__ABOUT THIS TASK__
Reproduce each of the lines below verbatim, without altering any character.

━━━━━━━━

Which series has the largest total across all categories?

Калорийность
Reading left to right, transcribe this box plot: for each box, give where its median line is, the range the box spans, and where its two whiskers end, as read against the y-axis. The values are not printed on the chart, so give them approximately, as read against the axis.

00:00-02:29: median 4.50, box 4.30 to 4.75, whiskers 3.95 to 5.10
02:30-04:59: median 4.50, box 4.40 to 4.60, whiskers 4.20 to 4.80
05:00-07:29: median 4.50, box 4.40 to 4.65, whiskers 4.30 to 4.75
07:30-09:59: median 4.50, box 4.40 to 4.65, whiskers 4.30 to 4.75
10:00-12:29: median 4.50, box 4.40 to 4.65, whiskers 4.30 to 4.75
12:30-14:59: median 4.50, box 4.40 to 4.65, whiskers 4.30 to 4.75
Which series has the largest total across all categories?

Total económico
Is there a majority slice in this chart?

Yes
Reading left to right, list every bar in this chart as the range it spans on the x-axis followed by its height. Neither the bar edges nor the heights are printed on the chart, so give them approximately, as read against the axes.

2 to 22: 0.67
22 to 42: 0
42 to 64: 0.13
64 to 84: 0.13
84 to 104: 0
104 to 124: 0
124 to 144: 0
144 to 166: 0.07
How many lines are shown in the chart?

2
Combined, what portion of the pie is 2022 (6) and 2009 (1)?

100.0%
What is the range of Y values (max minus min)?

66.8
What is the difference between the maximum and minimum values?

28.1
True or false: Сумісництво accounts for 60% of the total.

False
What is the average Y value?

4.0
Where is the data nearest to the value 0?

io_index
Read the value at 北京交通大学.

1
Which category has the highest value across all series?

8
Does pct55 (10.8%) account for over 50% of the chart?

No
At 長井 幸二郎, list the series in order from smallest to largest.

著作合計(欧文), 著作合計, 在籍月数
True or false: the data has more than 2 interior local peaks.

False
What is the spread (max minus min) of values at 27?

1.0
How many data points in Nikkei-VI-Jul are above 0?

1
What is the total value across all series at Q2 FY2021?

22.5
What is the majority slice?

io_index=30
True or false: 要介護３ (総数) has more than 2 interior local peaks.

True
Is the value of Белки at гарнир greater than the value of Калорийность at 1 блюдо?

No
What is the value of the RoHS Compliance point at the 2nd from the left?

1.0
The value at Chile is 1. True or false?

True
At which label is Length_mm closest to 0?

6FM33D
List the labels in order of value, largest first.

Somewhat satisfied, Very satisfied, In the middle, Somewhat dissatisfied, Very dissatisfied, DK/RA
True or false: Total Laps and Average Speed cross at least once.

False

━━━━━━━━

__RESPONSE TO THIS EXERCISE__
Which series has the largest total across all categories?

Калорийность
Reading left to right, transcribe this box plot: for each box, give where its median line is, the range the box spans, and where its two whiskers end, as read against the y-axis. The values are not printed on the chart, so give them approximately, as read against the axis.

00:00-02:29: median 4.50, box 4.30 to 4.75, whiskers 3.95 to 5.10
02:30-04:59: median 4.50, box 4.40 to 4.60, whiskers 4.20 to 4.80
05:00-07:29: median 4.50, box 4.40 to 4.65, whiskers 4.30 to 4.75
07:30-09:59: median 4.50, box 4.40 to 4.65, whiskers 4.30 to 4.75
10:00-12:29: median 4.50, box 4.40 to 4.65, whiskers 4.30 to 4.75
12:30-14:59: median 4.50, box 4.40 to 4.65, whiskers 4.30 to 4.75
Which series has the largest total across all categories?

Total económico
Is there a majority slice in this chart?

Yes
Reading left to right, list every bar in this chart as the range it spans on the x-axis followed by its height. Neither the bar edges nor the heights are printed on the chart, so give them approximately, as read against the axes.

2 to 22: 0.67
22 to 42: 0
42 to 64: 0.13
64 to 84: 0.13
84 to 104: 0
104 to 124: 0
124 to 144: 0
144 to 166: 0.07
How many lines are shown in the chart?

2
Combined, what portion of the pie is 2022 (6) and 2009 (1)?

100.0%
What is the range of Y values (max minus min)?

66.8
What is the difference between the maximum and minimum values?

28.1
True or false: Сумісництво accounts for 60% of the total.

False
What is the average Y value?

4.0
Where is the data nearest to the value 0?

io_index
Read the value at 北京交通大学.

1
Which category has the highest value across all series?

8
Does pct55 (10.8%) account for over 50% of the chart?

No
At 長井 幸二郎, list the series in order from smallest to largest.

著作合計(欧文), 著作合計, 在籍月数
True or false: the data has more than 2 interior local peaks.

False
What is the spread (max minus min) of values at 27?

1.0
How many data points in Nikkei-VI-Jul are above 0?

1
What is the total value across all series at Q2 FY2021?

22.5
What is the majority slice?

io_index=30
True or false: 要介護３ (総数) has more than 2 interior local peaks.

True
Is the value of Белки at гарнир greater than the value of Калорийность at 1 блюдо?

No
What is the value of the RoHS Compliance point at the 2nd from the left?

1.0
The value at Chile is 1. True or false?

True
At which label is Length_mm closest to 0?

6FM33D
List the labels in order of value, largest first.

Somewhat satisfied, Very satisfied, In the middle, Somewhat dissatisfied, Very dissatisfied, DK/RA
True or false: Total Laps and Average Speed cross at least once.

False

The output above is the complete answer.